Ralph and Alice were high school sweethearts who lived in St. Louis, Missouri, their entire adult lives. Two weeks ago, Ralph and Alice celebrated their 51st anniversary. Yesterday, Alice, who has Alzheimer’s, wandered away from home. Hours later she was found sitting on a street curb, talking incoherently. She was taken to a hospital and treated for dehydration. Ralph comes to see you after their family doctor tells him he needs to place Alice in a nursing home. He tells you they both grew up during the Depression and have always tried to save something every month. Their assets, totaling $100,000, not including their house, are as follows:


Savings account $15,000

CDs $45,000

Money Market account $37,000

Checking account $3,000

Residence (no mortgage) $80,000


Ralph gets Social Security and Pension checks totaling $1,500 each month; Alice’s check is $450. His eyes fill with tears as he says, “At $5,000 to the nursing home every month, our entire life savings will be gone in less than three years!” What’s more, he’s concerned he won’t be able to pay her monthly nursing home bill because a neighbor told him that nursing home will be entitled to all of their Social Security checks.


There is good news for Ralph and Alice. It’s possible he will get to keep his income and most of their assets… and still have the state Medicaid program pay Alice’s nursing home costs. While the process may take a little while, the end result will be worth it.


To apply for Medicaid, he will have to go through the Missouri Family Services Division (FSD). If he does things strictly according to the way FSD tells him, he will only be able to keep about 1/2 of their assets (or about $50,000), plus he will keep his income.


But the results can actually be much better than the traditional spend-down, which everyone talks about. Ralph might be able to turn the spend down amount of roughly $50,000 into an income stream for him that will increase his income and meet the Medicaid spend down virtually right away. In other words, if handled properly Alice may be eligible for Medicaid from the first month that she goes into the nursing home.

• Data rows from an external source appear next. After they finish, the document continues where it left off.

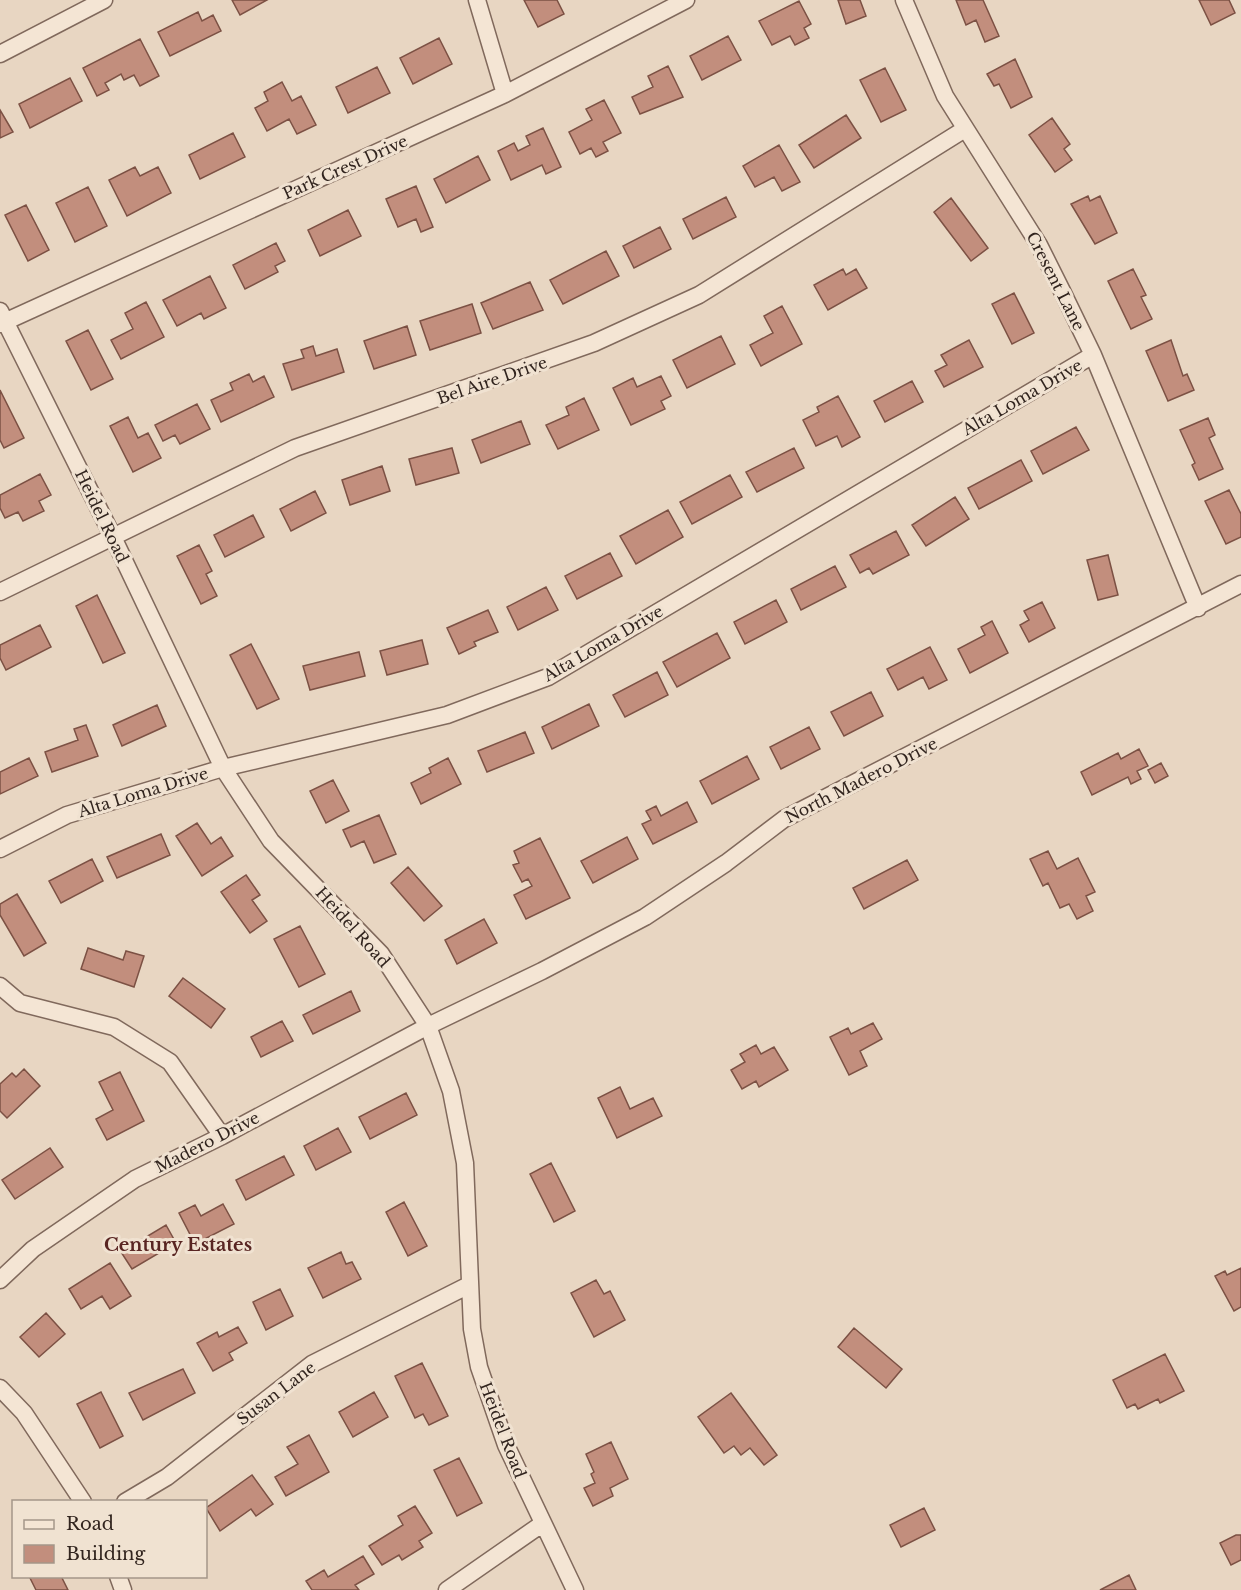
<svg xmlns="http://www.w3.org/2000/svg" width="1241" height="1590" viewBox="0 0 1241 1590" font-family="'Libre Baskerville',serif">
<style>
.building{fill:#c28e7d;stroke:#7c5144;stroke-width:1.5}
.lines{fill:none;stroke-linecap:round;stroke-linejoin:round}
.minor-casing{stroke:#80695c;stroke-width:19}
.minor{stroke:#f4e5d4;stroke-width:16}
.labels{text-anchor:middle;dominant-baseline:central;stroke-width:6;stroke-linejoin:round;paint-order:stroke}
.street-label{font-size:16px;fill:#31241e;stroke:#f0e2d1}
.neighbourhood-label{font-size:18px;font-weight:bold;fill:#592522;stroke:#f0e2d1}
</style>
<rect width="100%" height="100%" fill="#e8d6c2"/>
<!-- building -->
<path class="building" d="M 232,0 L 267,0 L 240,15 Z
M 524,0 L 557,0 L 564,14 L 538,27 Z
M 838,0 L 860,0 L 866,16 L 846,24 Z
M 956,0 L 983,0 L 999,36 L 985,42 L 976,20 L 966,25 Z
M 1199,0 L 1229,0 L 1235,13 L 1211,25 Z
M 799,1 L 811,24 L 804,28 L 809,38 L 795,45 L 790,36 L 772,45 L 759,21 Z
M 198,12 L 202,21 L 213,15 L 221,31 L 170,56 L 158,32 Z
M 728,36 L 741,60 L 702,80 L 690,56 Z
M 439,38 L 452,64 L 413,84 L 400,58 Z
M 140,39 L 159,76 L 140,86 L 134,75 L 124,80 L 121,74 L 105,83 L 109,90 L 97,96 L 83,68 Z
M 1015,59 L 1032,97 L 1011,108 L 999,84 L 994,86 L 987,74 Z
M 668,66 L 683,97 L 640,114 L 632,97 L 653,87 L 648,76 Z
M 377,67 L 390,93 L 348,113 L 336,87 Z
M 885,68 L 906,110 L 881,122 L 860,80 Z
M 70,78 L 82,101 L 30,128 L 19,104 Z
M 282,82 L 292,101 L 301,96 L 316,125 L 297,134 L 289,119 L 267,131 L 255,108 L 268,101 L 264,92 Z
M 604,100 L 621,133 L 603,142 L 608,151 L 596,157 L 591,148 L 580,154 L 569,132 L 592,120 L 586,109 Z
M 0,110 L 13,132 L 0,138 Z
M 846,115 L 861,138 L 814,168 L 799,145 Z
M 1052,118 L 1070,144 L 1064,149 L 1072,160 L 1055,172 L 1029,135 Z
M 543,128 L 561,167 L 546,174 L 542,165 L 511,180 L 498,151 L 514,143 L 518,151 L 530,145 L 526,136 Z
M 233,133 L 245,157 L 200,179 L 189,155 Z
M 779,145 L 800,182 L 782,191 L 774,177 L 755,187 L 743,166 Z
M 478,156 L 490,180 L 446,203 L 434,179 Z
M 135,167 L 140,176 L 158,167 L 171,193 L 127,216 L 109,180 Z
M 416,186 L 433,227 L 421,232 L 416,219 L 398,227 L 386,199 Z
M 88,187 L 107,226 L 75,242 L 56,203 Z
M 1088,196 L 1090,201 L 1100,196 L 1117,233 L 1095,244 L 1071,204 Z
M 726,197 L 736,217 L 693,239 L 683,219 Z
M 951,198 L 988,248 L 971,261 L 934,212 Z
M 26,205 L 49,250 L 28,261 L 5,215 Z
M 348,210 L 361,236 L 320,256 L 308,230 Z
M 660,227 L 671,249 L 634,268 L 623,246 Z
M 276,243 L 285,261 L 275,266 L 278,272 L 245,289 L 233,265 Z
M 606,251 L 619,276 L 563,304 L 550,280 Z
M 843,269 L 846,275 L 856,269 L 867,288 L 828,310 L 814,285 Z
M 1133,269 L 1146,295 L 1141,297 L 1152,319 L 1131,329 L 1108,281 Z
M 210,276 L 226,308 L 204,319 L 201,313 L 177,326 L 163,300 Z
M 530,282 L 543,310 L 493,329 L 481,303 Z
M 1014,293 L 1034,333 L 1012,344 L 992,304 Z
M 146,302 L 164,337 L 121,359 L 111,340 L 133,329 L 125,313 Z
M 472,304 L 481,333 L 430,350 L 420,321 Z
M 782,306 L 802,344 L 761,366 L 750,345 L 773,333 L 764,316 Z
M 407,326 L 416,355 L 374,369 L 364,341 Z
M 88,330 L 113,379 L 91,390 L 66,341 Z
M 721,336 L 735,364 L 687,388 L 673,360 Z
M 969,340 L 983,367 L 944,387 L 935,371 L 947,365 L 941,355 Z
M 1171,340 L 1183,376 L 1187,374 L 1194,390 L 1168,401 L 1146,351 Z
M 313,346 L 316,356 L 337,349 L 344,372 L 292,390 L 283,364 L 304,358 L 301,350 Z
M 249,374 L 253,382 L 264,376 L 274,397 L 221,422 L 211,400 L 233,390 L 230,383 Z
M 661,376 L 671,396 L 661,401 L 665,409 L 631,425 L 613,388 L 633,378 L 637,387 Z
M 912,381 L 923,402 L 885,422 L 874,401 Z
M 0,390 L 24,438 L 4,448 L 0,440 Z
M 838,396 L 860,437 L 842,447 L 837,436 L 816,446 L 803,420 L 819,412 L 817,407 Z
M 584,398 L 599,430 L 558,449 L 546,425 L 569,415 L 566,407 Z
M 197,404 L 210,429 L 180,444 L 175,435 L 163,441 L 155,425 Z
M 128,417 L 138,438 L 148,433 L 161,458 L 133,472 L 110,426 Z
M 1208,418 L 1215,435 L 1209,438 L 1223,469 L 1199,480 L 1192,465 L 1195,463 L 1180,430 Z
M 521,421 L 530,444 L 481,463 L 472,440 Z
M 1076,427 L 1089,450 L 1043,474 L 1031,451 Z
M 452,448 L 459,473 L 416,485 L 409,459 Z
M 794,448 L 804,468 L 757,492 L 746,472 Z
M 1021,460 L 1032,481 L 979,509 L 968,488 Z
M 382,466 L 390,491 L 350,505 L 342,480 Z
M 40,474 L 51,495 L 39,501 L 44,511 L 23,521 L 18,512 L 5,518 L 0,508 L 0,495 Z
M 730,475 L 742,497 L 692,524 L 680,502 Z
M 1229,490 L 1241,514 L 1241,537 L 1226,544 L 1205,501 Z
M 315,491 L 326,513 L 291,531 L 280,509 Z
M 955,497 L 969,519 L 926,546 L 912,525 Z
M 668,510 L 683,537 L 636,564 L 620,536 Z
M 253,515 L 264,537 L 225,557 L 214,535 Z
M 896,531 L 909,555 L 873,574 L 869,568 L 860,573 L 850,555 Z
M 199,545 L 212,571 L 206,574 L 217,596 L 201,604 L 177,556 Z
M 610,553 L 622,576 L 577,599 L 565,576 Z
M 1108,555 L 1118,595 L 1098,600 L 1087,560 Z
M 835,566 L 846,587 L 801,610 L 791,589 Z
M 546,587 L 558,610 L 518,630 L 507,607 Z
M 97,595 L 125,653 L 103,663 L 76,606 Z
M 776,600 L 787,622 L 745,644 L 734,622 Z
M 1042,602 L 1055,628 L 1029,642 L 1020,625 L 1029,620 L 1024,611 Z
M 488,610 L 498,632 L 474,642 L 476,646 L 459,654 L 447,628 Z
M 992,621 L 1008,653 L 970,673 L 958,649 L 985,635 L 981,627 Z
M 40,625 L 51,647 L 6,670 L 0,658 L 0,645 Z
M 717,633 L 730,658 L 677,687 L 663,662 Z
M 422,640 L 428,664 L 387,675 L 380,651 Z
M 251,644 L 279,699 L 257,709 L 230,655 Z
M 930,647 L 947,680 L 929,689 L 923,677 L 898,690 L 887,669 Z
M 359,652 L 365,676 L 310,690 L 303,666 Z
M 657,672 L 668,695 L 625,717 L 613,695 Z
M 871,692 L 883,716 L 844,736 L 831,712 Z
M 589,704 L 599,726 L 552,749 L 542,727 Z
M 157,705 L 166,726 L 122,746 L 113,725 Z
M 86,725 L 98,756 L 52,772 L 45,752 L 78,740 L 74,729 Z
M 809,727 L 820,749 L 781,769 L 770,747 Z
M 525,732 L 534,753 L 487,772 L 478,751 Z
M 1139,749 L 1148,766 L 1137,771 L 1141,779 L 1131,784 L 1128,777 L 1092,795 L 1081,772 L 1118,753 L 1121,759 Z
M 747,756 L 759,779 L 712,804 L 700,781 Z
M 29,758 L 38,776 L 0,794 L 0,772 Z
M 448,758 L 461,784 L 421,804 L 411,783 L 431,773 L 429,768 Z
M 1161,763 L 1168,776 L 1155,783 L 1148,770 Z
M 333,780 L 349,811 L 326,823 L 310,791 Z
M 687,802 L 697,822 L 653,844 L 642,824 L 651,820 L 646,811 L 656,806 L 661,816 Z
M 379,815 L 396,854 L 374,863 L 364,841 L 351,847 L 343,830 Z
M 197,823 L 211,844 L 221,837 L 233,856 L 202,876 L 176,836 Z
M 161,834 L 170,855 L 117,878 L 107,857 Z
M 627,837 L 638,859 L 593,883 L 581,861 Z
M 540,838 L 570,898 L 526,919 L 514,895 L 532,886 L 528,879 L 522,882 L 513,865 L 519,863 L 514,851 Z
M 1048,851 L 1057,869 L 1078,858 L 1095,892 L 1086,896 L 1093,911 L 1077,919 L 1069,904 L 1060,908 L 1048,883 L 1043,886 L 1030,859 Z
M 92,859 L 103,881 L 61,903 L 49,881 Z
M 907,860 L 918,880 L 864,909 L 853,888 Z
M 408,867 L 442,906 L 424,921 L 391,883 Z
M 246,875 L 260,895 L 252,900 L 267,921 L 250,933 L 221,892 Z
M 17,894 L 46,943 L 24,956 L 0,915 L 0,904 Z
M 484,919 L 497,943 L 457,964 L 445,940 Z
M 300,926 L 325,974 L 299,987 L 274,939 Z
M 88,948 L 123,960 L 126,951 L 144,956 L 134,987 L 81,969 Z
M 183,978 L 225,1009 L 211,1028 L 169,996 Z
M 351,991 L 360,1011 L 313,1034 L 303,1015 Z
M 282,1021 L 293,1041 L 261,1057 L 251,1037 Z
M 873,1023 L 882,1039 L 860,1051 L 867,1066 L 849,1075 L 830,1037 L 848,1028 L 851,1034 Z
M 756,1045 L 761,1054 L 774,1047 L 788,1070 L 759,1087 L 756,1081 L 742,1089 L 731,1070 L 745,1062 L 740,1054 Z
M 24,1069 L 40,1086 L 7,1118 L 0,1111 L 0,1084 L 12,1073 L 16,1077 Z
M 120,1072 L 144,1121 L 107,1140 L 96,1119 L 113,1110 L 99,1082 Z
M 620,1087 L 630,1109 L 653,1098 L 662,1116 L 617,1138 L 598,1098 Z
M 406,1093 L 417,1115 L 370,1139 L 359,1117 Z
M 338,1128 L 351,1152 L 316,1170 L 304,1146 Z
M 50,1148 L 63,1167 L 15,1199 L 2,1180 Z
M 284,1156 L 294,1175 L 246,1200 L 236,1180 Z
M 551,1163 L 575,1211 L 554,1222 L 530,1174 Z
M 404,1202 L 427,1246 L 408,1256 L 386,1212 Z
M 223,1204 L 234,1224 L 195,1244 L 179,1213 L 195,1205 L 201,1216 Z
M 166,1225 L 176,1243 L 132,1269 L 121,1252 Z
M 341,1252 L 346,1264 L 352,1262 L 361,1279 L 323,1298 L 308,1268 Z
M 110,1263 L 131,1296 L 110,1309 L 102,1296 L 81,1309 L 69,1289 Z
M 1241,1268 L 1241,1307 L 1234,1311 L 1215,1276 L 1225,1271 L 1227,1275 Z
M 596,1280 L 604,1294 L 610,1291 L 625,1320 L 594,1337 L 571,1293 Z
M 280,1289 L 293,1316 L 266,1330 L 253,1302 Z
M 46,1313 L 65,1334 L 39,1357 L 20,1337 Z
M 238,1327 L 247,1343 L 229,1353 L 233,1360 L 213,1371 L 197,1343 L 217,1332 L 219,1337 Z
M 854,1328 L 902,1369 L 886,1388 L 838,1347 Z
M 1165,1354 L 1184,1391 L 1160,1403 L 1158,1399 L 1138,1409 L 1135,1404 L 1127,1408 L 1113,1380 Z
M 422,1363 L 448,1416 L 429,1425 L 423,1414 L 415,1418 L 395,1376 Z
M 183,1369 L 195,1393 L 143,1420 L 129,1393 Z
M 101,1392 L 123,1436 L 100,1448 L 77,1404 Z
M 374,1392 L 388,1417 L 353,1437 L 339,1412 Z
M 731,1393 L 777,1455 L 764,1465 L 750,1448 L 741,1455 L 734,1446 L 724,1453 L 698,1417 Z
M 309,1435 L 329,1472 L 286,1496 L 275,1477 L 298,1464 L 287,1447 Z
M 611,1442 L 628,1479 L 610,1488 L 613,1496 L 593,1506 L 584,1488 L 595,1483 L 591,1474 L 594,1472 L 586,1454 Z
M 459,1458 L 482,1503 L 457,1516 L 434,1470 Z
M 252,1475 L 273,1504 L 256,1516 L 251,1509 L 220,1531 L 206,1508 Z
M 415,1506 L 432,1533 L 419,1541 L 423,1547 L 402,1560 L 399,1555 L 382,1565 L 369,1546 L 403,1525 L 398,1516 Z
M 924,1508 L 935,1530 L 901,1547 L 890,1525 Z
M 1236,1535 L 1241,1535 L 1241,1560 L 1231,1565 L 1220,1543 Z
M 363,1556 L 374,1574 L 355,1585 L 359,1590 L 312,1590 L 306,1581 L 324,1570 L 328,1577 Z
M 1129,1575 L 1136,1590 L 1100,1590 Z
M 29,1576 L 61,1576 L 68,1590 L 36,1590 Z"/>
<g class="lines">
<defs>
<path id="minor" d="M 477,0 L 505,94
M 904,0 L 945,96 L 1039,245 L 1062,291 L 1093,355 L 1198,608
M 0,54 L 104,0
M 0,311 L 112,535 L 223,768 L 271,841 L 381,954 L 428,1026 L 451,1091 L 465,1163 L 472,1329 L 479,1367 L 506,1445 L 575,1590
M 0,324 L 505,94 L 686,0
M 0,592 L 295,448 L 594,343 L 699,295 L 965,129
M 0,849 L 67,815 L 223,768 L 447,715 L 548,677 L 1093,355
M 0,986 L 20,1003 L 114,1027 L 170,1062 L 222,1136
M 0,1280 L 33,1249 L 135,1179 L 222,1136 L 428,1026 L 542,971 L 645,917 L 726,863 L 784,819 L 1241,584
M 0,1388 L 24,1413 L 83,1502
M 125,1502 L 167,1477 L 312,1364 L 469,1285
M 118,1576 L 123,1590
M 447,1590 L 542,1524"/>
</defs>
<!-- minor casing -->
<use href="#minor" class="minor-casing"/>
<!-- minor -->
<use href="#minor" class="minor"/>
</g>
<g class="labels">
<!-- street labels -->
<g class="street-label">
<text transform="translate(345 167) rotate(-24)">Park Crest Drive</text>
<text transform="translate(1056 281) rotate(63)">Cresent Lane</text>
<text transform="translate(492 380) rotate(-19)">Bel Aire Drive</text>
<text transform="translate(1022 397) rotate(-30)">Alta Loma Drive</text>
<text transform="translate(102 516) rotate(64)">Heidel Road</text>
<text transform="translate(603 643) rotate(-30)">Alta Loma Drive</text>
<text transform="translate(861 780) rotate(-27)">North Madero Drive</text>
<text transform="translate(143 792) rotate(-17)">Alta Loma Drive</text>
<text transform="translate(353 927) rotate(48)">Heidel Road</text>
<text transform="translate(207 1142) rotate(-27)">Madero Drive</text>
<text transform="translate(276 1393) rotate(-37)">Susan Lane</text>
<text transform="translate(503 1430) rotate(69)">Heidel Road</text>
</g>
<!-- neighbourhood labels -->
<g class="neighbourhood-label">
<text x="178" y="1245">Century Estates</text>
</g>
</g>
<!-- legend -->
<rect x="12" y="1500" width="195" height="78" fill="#f0e2d1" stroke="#a49689" stroke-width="1.5"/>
<rect x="24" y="1520" width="30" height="9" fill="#f4e5d4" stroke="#a49689" stroke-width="1.5"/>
<text x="66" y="1530" font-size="18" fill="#31241e">Road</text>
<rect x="24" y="1545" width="30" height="18" fill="#c28e7d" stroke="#a49689" stroke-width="1.5"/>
<text x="66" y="1560" font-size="18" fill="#31241e">Building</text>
</svg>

Please note this will not work in every case. That’s why it is important to have an expert guide you through the system and the Medicaid process to find the strategies that will be most beneficial in your situation. So, he will have to get advice from someone who knows how to navigate the system. But with proper advice he may be able to keep most of what he and Alice have worked so hard for. This is possible because the law does not intend to impoverish one spouse because the other needs care in a nursing home. This is certainly an example where knowledge of the rules and how to apply them can be used to resolve Ralph and Alice’s dilemma.


Of course, proper Medicaid planning differs according to the relevant facts and circumstances of each situation as well as the state law.